Shame, like anger, guilt, sadness, and disappointment, is a “negative” emotion. These emotions are part of what make us human. They are integral to our moral life, our ability to discern right and wrong. As feelings, shame and guilt can seem similar, but it is worth distinguishing between them. Feelings of guilt stem from the recognition that we have wronged another through our behavior, by violating a rule or failing to meet a standard of conduct. The morality of guilt is legalistic; if we haven’t done wrong, there is no reason to feel guilty. So why do we sometimes feel bad about our actions even when we know we haven’t broken any rules? In these cases, we may be feeling shame rather than guilt. As the philosopher Herbert Morris wrote in his essay “Guilt and Shame,” shame doesn’t require rule-breaking; it arises in response to a failure to reach aspirational ideals rather than baseline requirements.

Shame focuses on actors, not actions. When we are ashamed, we perceive that what is morally wrong is us, not only our behavior. One can apologize and make amends for wrongdoing; indeed, a good person should do those things. But what should we do when once, or still, permissible behavior now makes us feel ashamed?  It is already clear, from the actions of retailers, that no matter where the next shooter purchases his deadly weapon, all companies whose policies reflect an objectionable lack of concern will be open to rebuke. You do not have to be blameworthy – complicit in wrong action –  to be ashamed of inaction. (See “Businesses, Guns, and Human Rights.”)

Our capacity to feel shame can be awoken when we observe someone exceeding the moral standards we had set for ourselves. The statement from Dick’s Sporting Goods reflects this kind of moral awakening, a sense that good corporate citizenship requires more than mere compliance with laws and regulations. It is telling that the CEO of Dick’s emphasized the lofty ideal of bravery in public comments about his company’s policy change: “Our view was if these kids can be brave enough to organize like this, we can be brave enough to take these out of here.”

Those who acknowledge their shame must do more than renounce their shameful actions; they must also demonstrate a commitment to better values. An example from the “checklist” innovation to reduce the risk of life-threatening infections in intensive care units shows how this can work. An ethnographic study of this initiative explains how physicians and other project leaders had to challenge the notion that hospitals were safe places where bad things sometimes happened. They reframed infections in ICUs as avoidable harms and identified a “victim group” as patients whose injuries or deaths were preventable. They made ICU doctors and nurses feel uncomfortable – ashamed – at being “accidental perpetrators” of injury or death through failures of safety protocols. And they offered doctors and nurses a shot at redemption: the opportunity to join a collective effort, “motivated by a collective conscience,” to stop preventable harm. Morris wrote that shame “leads to creativity”; in this case, that creativity resulted in large-scale, sustainable social change.

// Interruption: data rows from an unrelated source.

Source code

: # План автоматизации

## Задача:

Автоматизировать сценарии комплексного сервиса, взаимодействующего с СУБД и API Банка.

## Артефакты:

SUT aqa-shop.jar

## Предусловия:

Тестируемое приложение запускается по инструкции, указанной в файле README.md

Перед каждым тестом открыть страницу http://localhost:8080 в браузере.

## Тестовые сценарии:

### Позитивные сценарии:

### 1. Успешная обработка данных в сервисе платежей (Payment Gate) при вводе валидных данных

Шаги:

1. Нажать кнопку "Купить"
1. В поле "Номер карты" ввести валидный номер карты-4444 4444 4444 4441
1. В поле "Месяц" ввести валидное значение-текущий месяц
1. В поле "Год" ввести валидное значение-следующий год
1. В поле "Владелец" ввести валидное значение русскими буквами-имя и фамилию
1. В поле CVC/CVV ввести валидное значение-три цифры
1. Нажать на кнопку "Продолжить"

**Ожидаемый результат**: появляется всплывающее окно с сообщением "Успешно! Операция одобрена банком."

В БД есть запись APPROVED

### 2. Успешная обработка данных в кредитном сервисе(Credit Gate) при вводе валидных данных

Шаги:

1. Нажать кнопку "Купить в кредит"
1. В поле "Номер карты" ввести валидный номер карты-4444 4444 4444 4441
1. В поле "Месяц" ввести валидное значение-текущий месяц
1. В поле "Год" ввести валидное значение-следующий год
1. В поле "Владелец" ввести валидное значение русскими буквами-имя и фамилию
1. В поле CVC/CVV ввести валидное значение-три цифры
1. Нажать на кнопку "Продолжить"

In light of such examples that highlight the relationship between shame and social change, we should reconsider the idea that we ought not to shame others because shaming isn’t nice. Shaming is morally wrong when it is part of the abuse of power, used to make someone feel awful without offering redemptive possibilities or employed in the service of corrupt ideals. But sometimes we should feel bad about who we’ve become. These bad feelings can inspire us to change for the better and reach for noble goals. Such feelings can arise on their own. When they don’t, though, our fellow citizens are right to call us out.

Samuel Reis-Dennis is a postdoctoral Hecht-Levi Fellow in the Berman Institute of Bioethics at Johns Hopkins University. Nancy Berlinger is a research scholar at The Hastings Center.